1. Julian Assandwich - April 20, 2012

Do Ipsos.MRBI release a PDF with more detail like Red C?

2. dmfod - April 20, 2012

There’s no analysis on their website but their managing director, Damian Loscher, has a surprisingly honest assessment of the situation in the Irish Times today http://www.irishtimes.com/newspaper/ireland/2012/0420/1224314969462.html

He acknowledges “questions being raised now about the probability of austerity being effective, based on the outcomes of previous austerity programmes elsewhere and the evidence emerging from the European austerity programme countries” and admits that ‘The left has seen huge gains in recent years as the impact of spending cuts and higher taxes has been felt on working, low-to middle-income families’

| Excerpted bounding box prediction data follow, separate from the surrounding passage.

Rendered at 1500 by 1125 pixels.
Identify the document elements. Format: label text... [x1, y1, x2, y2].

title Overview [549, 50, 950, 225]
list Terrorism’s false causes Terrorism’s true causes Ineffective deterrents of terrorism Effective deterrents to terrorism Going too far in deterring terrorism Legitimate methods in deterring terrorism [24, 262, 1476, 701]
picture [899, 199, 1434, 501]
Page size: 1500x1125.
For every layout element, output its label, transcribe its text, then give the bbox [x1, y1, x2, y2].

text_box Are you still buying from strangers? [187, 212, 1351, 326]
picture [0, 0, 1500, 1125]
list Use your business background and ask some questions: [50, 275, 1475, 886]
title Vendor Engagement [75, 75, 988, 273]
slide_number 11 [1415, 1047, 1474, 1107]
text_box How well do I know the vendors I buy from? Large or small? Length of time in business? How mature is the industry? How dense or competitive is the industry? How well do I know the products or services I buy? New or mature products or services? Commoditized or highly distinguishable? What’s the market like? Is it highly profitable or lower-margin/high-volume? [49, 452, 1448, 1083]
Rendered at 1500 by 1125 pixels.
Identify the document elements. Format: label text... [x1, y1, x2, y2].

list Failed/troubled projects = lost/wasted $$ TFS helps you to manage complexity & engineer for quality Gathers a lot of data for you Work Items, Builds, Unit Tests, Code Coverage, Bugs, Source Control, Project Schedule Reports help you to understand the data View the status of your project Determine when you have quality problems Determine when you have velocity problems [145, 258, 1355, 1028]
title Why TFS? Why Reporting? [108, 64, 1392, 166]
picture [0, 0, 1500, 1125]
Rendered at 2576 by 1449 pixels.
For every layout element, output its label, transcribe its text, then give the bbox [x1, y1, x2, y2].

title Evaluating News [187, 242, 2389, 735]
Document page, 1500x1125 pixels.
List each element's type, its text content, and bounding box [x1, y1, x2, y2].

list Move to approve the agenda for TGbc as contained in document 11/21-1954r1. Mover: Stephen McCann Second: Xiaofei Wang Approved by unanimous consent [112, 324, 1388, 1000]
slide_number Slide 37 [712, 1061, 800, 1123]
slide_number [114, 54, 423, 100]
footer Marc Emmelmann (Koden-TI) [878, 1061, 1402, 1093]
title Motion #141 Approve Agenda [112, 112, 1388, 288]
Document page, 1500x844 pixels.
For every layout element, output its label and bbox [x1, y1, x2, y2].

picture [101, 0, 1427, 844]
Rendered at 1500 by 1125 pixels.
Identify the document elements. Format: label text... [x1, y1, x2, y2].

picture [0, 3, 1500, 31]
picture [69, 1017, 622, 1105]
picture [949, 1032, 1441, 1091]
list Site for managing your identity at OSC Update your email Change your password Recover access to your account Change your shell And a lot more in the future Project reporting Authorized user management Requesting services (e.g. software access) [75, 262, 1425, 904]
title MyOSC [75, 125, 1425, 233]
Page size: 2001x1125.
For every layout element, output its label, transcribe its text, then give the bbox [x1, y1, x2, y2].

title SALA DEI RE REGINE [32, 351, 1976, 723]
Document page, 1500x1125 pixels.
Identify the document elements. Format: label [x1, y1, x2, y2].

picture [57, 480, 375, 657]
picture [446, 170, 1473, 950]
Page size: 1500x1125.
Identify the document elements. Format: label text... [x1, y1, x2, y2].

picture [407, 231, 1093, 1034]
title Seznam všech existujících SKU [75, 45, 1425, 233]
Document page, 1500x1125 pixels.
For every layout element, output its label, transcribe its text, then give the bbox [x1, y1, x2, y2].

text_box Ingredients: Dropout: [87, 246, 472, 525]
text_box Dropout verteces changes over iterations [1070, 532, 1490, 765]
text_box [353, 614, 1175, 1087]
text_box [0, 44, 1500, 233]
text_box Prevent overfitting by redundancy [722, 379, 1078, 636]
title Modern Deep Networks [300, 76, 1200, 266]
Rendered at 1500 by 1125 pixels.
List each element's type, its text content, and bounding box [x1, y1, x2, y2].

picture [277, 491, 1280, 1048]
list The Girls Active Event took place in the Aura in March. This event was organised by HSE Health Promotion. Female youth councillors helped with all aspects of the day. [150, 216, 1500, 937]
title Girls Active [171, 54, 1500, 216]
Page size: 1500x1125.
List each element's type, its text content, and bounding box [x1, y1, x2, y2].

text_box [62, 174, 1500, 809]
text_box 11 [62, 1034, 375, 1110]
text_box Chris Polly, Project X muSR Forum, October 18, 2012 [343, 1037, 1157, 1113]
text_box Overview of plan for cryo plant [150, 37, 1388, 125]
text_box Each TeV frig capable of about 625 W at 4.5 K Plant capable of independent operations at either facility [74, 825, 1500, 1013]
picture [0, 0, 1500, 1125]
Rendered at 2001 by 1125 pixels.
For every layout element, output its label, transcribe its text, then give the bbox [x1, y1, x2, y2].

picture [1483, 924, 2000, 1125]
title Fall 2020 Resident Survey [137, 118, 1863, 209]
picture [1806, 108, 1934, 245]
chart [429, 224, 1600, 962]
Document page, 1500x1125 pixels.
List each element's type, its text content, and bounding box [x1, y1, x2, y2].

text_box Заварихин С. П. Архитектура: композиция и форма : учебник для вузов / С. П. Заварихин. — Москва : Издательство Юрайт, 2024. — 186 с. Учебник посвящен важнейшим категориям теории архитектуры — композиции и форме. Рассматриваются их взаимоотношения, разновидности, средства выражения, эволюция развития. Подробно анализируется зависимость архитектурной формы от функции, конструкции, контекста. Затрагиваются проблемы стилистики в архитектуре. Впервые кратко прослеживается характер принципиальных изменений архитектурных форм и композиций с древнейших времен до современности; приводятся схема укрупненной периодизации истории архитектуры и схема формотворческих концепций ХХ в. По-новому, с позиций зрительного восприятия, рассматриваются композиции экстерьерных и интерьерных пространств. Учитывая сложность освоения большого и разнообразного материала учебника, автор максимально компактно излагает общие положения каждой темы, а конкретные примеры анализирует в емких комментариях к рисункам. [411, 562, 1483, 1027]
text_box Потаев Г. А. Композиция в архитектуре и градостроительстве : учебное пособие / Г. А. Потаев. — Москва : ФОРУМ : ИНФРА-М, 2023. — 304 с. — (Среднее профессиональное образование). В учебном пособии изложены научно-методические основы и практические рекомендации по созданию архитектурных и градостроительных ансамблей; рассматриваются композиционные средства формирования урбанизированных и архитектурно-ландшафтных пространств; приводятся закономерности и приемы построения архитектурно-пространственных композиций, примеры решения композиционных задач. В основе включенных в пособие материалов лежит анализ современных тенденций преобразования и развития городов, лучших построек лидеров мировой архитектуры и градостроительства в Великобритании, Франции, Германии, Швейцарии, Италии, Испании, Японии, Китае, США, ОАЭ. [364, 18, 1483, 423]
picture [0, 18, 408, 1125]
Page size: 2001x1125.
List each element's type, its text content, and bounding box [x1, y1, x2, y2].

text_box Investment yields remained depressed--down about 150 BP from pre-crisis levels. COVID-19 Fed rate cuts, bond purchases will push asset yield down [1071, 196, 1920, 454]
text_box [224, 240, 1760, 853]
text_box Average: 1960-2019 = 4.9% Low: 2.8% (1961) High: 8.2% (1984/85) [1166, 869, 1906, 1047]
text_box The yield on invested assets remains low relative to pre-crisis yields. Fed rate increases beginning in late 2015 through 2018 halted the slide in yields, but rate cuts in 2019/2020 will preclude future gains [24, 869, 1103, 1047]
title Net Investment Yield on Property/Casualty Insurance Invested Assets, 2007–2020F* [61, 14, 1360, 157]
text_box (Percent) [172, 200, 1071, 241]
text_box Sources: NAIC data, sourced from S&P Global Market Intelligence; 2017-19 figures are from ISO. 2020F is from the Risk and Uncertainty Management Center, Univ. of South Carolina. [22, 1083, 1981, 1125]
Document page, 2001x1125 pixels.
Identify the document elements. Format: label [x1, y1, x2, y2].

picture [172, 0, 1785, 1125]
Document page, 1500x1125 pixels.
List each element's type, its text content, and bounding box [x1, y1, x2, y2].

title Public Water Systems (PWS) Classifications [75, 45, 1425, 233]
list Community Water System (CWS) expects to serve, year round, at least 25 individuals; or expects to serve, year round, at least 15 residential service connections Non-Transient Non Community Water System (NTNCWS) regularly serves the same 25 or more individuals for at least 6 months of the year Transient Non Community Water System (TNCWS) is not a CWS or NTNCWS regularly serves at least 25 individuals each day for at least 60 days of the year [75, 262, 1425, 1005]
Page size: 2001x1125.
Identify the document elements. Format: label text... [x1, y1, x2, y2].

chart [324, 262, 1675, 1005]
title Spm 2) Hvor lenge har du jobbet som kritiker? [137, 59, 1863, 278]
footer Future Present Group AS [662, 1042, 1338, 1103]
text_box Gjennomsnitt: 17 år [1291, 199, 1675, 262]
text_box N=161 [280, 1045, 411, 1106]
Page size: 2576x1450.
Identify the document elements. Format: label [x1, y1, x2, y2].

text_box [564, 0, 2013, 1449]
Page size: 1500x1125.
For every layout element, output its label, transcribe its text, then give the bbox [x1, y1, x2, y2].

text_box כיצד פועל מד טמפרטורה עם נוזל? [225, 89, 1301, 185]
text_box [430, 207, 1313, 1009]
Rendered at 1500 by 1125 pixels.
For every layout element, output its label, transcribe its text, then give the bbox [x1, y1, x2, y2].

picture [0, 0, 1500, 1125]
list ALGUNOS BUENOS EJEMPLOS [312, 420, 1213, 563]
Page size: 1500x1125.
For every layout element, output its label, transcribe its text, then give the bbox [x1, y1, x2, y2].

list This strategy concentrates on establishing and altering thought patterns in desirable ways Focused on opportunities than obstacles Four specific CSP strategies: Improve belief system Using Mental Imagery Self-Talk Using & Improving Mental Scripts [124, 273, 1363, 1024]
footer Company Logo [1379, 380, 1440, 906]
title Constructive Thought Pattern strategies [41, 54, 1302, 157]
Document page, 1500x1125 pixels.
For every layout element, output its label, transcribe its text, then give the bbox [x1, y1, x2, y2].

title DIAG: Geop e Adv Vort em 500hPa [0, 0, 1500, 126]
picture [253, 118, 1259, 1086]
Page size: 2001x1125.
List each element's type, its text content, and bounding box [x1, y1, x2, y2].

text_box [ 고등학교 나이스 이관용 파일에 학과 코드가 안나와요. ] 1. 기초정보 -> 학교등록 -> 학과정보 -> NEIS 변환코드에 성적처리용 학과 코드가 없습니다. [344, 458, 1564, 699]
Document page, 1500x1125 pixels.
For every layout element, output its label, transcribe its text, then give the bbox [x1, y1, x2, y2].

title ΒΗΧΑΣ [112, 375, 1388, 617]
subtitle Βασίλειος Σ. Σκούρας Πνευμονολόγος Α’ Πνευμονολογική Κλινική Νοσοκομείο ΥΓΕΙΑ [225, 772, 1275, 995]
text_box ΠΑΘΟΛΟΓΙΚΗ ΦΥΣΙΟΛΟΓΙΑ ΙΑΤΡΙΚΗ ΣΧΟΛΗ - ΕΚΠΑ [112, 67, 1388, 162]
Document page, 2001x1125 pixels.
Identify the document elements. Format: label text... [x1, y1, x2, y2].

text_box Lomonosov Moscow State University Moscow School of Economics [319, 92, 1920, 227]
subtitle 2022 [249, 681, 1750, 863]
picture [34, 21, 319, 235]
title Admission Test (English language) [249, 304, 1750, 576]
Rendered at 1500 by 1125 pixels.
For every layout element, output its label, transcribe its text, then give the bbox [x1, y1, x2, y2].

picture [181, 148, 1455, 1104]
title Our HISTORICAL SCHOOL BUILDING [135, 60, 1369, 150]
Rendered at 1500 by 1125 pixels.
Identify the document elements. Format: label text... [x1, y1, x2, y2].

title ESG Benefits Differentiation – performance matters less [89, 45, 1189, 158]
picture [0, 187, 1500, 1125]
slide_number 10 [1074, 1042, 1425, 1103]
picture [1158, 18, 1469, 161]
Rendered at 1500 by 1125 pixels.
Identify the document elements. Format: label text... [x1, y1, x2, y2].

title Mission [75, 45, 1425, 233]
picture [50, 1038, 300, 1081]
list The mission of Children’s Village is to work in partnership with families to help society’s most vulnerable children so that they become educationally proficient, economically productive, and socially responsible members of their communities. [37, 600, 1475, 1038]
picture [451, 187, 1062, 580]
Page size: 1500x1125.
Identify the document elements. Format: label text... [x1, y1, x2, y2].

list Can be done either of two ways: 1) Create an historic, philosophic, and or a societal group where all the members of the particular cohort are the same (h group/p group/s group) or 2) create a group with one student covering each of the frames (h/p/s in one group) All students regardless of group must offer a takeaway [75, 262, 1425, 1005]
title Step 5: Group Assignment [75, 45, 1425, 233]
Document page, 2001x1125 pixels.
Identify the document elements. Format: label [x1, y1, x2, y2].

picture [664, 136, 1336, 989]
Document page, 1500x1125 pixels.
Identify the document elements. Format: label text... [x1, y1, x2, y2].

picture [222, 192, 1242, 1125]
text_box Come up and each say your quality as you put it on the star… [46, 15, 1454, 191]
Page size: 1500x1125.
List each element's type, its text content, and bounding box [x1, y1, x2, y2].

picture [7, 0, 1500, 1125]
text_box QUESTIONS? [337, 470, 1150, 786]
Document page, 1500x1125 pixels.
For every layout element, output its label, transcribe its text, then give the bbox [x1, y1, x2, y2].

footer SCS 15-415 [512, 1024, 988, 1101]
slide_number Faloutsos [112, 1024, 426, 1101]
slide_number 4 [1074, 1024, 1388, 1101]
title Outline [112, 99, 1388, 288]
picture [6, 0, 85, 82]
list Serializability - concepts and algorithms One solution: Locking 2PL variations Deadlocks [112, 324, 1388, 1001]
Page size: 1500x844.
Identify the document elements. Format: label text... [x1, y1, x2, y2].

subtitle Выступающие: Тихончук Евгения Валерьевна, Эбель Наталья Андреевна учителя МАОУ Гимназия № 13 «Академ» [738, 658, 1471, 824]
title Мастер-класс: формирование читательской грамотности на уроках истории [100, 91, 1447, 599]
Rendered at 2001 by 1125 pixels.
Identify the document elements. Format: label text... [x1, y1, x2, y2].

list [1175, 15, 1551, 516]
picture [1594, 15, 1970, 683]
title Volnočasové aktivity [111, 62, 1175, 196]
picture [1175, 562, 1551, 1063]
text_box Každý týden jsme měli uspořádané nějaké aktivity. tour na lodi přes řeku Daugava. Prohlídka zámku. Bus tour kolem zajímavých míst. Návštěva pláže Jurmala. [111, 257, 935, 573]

It’s also one of the first articles I’ve seen in the mainstream media (not written by someone involved the household tax campaign) that attributes mass non-payment to opposition to austerity, rather than the preferred depoliticised explanation of government mismanagement: “it seems that the recent household charge adventure has opened a new chapter in our relationship with austerity. The reluctance of households to register was a quiet protest, but a protest nonetheless. For the first time we were asked if we wanted austerity instead of being told we needed it.”

The rest of the Irish Times’ coverage is as shit as usual and it’s striking how much Loscher’s article stands out simply by stating the blindingly obvious.